If we allow the negative grudges to consume our days, we lose sight of the joy we could have.  I can think of a perfect example from my life.  I have one person with whom I have had a difficult time finding joy.  I would groan when they would call me.  I would blame them for the reason our relationship was the way it was.  And then I heard a sermon on forgiveness.  I was intrigued on how the Pastor told us that sometimes, it is not an apology from the other person we are waiting for.  Sometimes we have to forgive that person ourselves, in our own hearts, in order to move on and heal that relationship.  He was right.  Sometimes we will never get an "I'm sorry" because the other person doesn't know how to admit to their part in the negativity and hurt.  But, if you forgive them within your heart, God forgives you for that grudge.  And it WORKS!  That relationship with this person is so much better today than just a few short months ago.  I smile when they call.
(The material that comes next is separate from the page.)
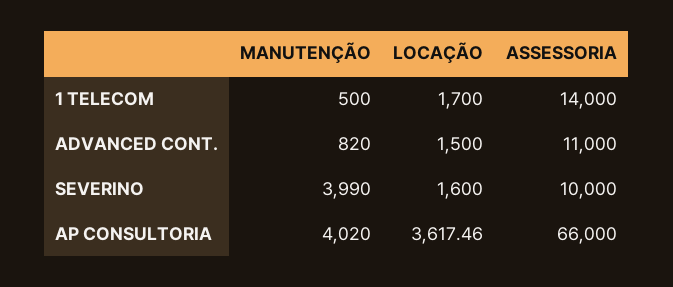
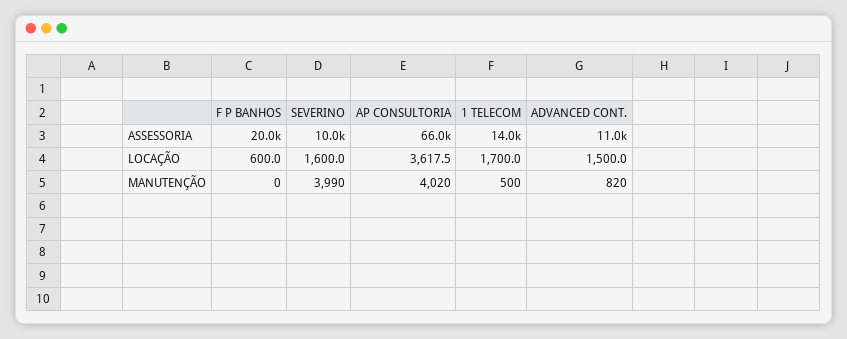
ASSESSORIA, F P BANHOS: none -> 20000
LOCAÇÃO, F P BANHOS: none -> 600
MANUTENÇÃO, F P BANHOS: none -> 0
I get excited to chit chat about absolutely nothing with them.  Why?  Because I'm no longer holding onto that anger, that grudge and I'm allowing myself the pleasure of enjoying them as God enjoys us.

We can't let Satan control our hearts.  We can't let Satan continue to control a grudge.  We have to let go and let God take that from us.  There is therefore now no condemnation to those who are in Christ Jesus, who do not walk according to the flesh, but according to the Spirit.- Romans 8:1

Everyone who believes in Christ Jesus will be saved, forgiven, sealed, given abundant grace and loved beyond measure by God.    But God, who is abundant in mercy, because of His great love that He had for us, made us alive with the Messiah even though we were dead in trespasses.  By grace you are saved!- Ephesians 2:4-5.

Be a Quick to Love, Quick to Forgive kind of person.  Take a moment to allow the Holy Spirit to take over your emotions so that you are slow to anger.  God is quick to forgive us.  God is quick to love us.  God is quick to give us grace even though we are sinners.  Oh, how relationships could change if we could just be a society of quick love like Jesus!